La consigne
Comptez les lignes des entrées ci-dessous qui contiennent la chaîne « NGUYỄN » : combien y en a-t-il ? Répondez uniquement par ce nombre.

■ ■ ■ ■

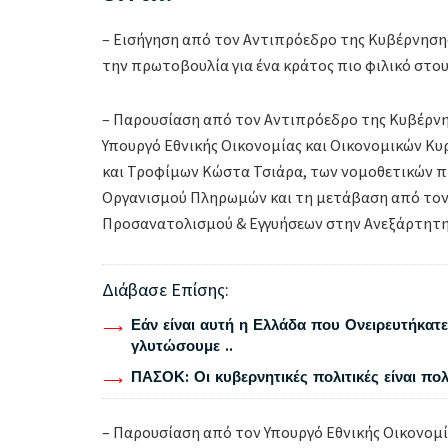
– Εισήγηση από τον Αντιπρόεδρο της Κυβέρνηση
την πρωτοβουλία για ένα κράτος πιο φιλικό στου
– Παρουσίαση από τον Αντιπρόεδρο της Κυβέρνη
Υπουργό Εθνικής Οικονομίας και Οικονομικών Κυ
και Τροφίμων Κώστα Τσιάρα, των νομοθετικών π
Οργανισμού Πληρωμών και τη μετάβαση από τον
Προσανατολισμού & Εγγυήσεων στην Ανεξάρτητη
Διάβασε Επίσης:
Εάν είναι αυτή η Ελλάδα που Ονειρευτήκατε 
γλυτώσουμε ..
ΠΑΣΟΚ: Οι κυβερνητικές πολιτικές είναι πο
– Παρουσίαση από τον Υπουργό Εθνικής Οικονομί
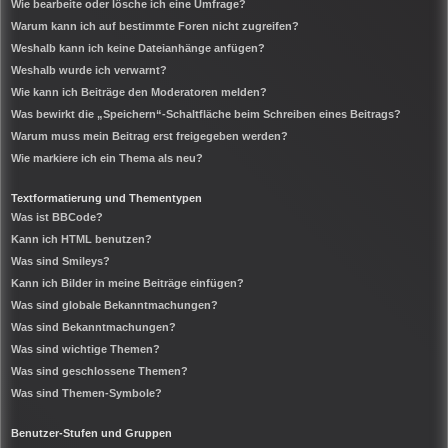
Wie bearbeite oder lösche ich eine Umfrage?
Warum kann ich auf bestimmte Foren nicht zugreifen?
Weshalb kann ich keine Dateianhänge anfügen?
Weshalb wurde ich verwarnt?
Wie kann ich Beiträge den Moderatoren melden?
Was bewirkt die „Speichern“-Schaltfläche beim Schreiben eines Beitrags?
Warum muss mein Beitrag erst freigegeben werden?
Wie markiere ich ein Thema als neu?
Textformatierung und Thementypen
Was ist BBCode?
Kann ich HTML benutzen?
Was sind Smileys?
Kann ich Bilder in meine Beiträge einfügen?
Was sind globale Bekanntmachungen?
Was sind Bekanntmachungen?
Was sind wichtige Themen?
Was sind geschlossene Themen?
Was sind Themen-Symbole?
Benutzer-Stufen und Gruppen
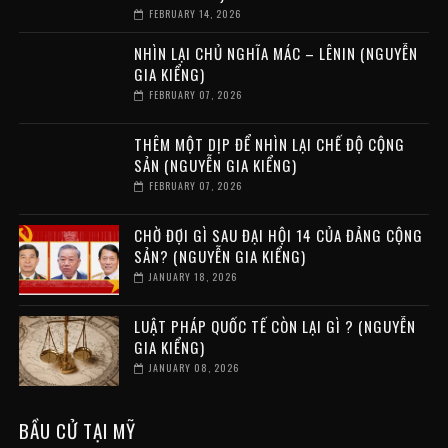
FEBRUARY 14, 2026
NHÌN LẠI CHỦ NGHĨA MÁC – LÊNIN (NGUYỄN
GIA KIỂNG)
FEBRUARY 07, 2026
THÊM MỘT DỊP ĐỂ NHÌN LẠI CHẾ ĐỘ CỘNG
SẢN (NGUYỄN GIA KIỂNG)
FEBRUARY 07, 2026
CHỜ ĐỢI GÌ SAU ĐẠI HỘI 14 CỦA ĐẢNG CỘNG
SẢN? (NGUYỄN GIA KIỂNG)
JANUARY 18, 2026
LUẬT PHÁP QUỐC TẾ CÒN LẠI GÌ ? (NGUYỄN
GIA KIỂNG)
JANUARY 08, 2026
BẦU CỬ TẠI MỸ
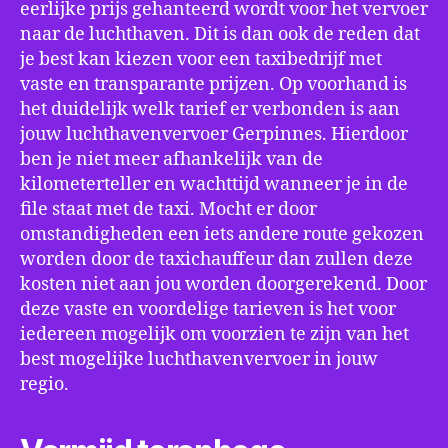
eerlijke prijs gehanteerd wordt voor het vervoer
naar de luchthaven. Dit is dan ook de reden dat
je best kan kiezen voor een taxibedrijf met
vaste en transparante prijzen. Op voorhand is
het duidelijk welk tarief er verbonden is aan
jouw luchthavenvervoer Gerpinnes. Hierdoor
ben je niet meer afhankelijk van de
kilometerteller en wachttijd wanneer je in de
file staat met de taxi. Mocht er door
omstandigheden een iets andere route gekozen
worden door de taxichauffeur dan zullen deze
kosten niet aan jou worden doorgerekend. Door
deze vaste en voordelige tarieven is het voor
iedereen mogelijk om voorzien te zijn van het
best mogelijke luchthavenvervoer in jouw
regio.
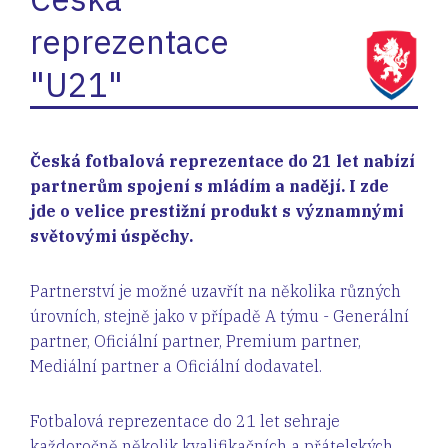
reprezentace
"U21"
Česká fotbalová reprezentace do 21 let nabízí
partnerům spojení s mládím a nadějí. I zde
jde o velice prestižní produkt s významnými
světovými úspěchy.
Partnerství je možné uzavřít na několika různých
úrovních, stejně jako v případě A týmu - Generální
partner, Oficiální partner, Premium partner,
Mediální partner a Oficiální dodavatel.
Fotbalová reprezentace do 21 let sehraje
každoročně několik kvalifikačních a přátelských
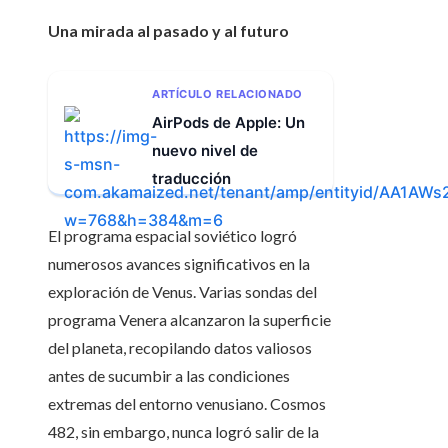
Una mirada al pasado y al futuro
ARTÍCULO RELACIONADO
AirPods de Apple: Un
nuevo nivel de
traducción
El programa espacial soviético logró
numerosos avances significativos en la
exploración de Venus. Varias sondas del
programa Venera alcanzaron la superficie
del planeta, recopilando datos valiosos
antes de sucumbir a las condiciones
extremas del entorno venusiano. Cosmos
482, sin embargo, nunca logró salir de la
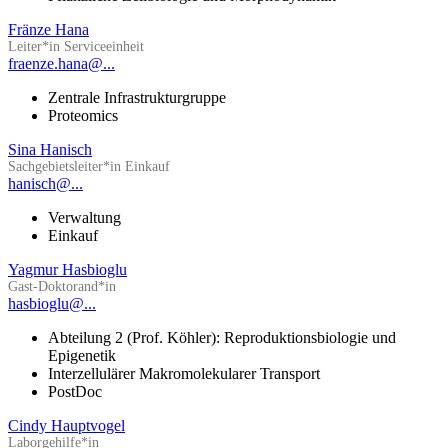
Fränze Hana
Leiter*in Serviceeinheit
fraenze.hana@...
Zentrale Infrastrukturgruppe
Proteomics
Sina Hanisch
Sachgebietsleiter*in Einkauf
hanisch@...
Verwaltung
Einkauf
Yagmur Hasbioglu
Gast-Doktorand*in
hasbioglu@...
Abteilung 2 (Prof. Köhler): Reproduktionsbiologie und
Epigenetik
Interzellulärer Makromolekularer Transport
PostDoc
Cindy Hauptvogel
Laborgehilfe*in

■ ■ ■ ■

Réponse rédigée
4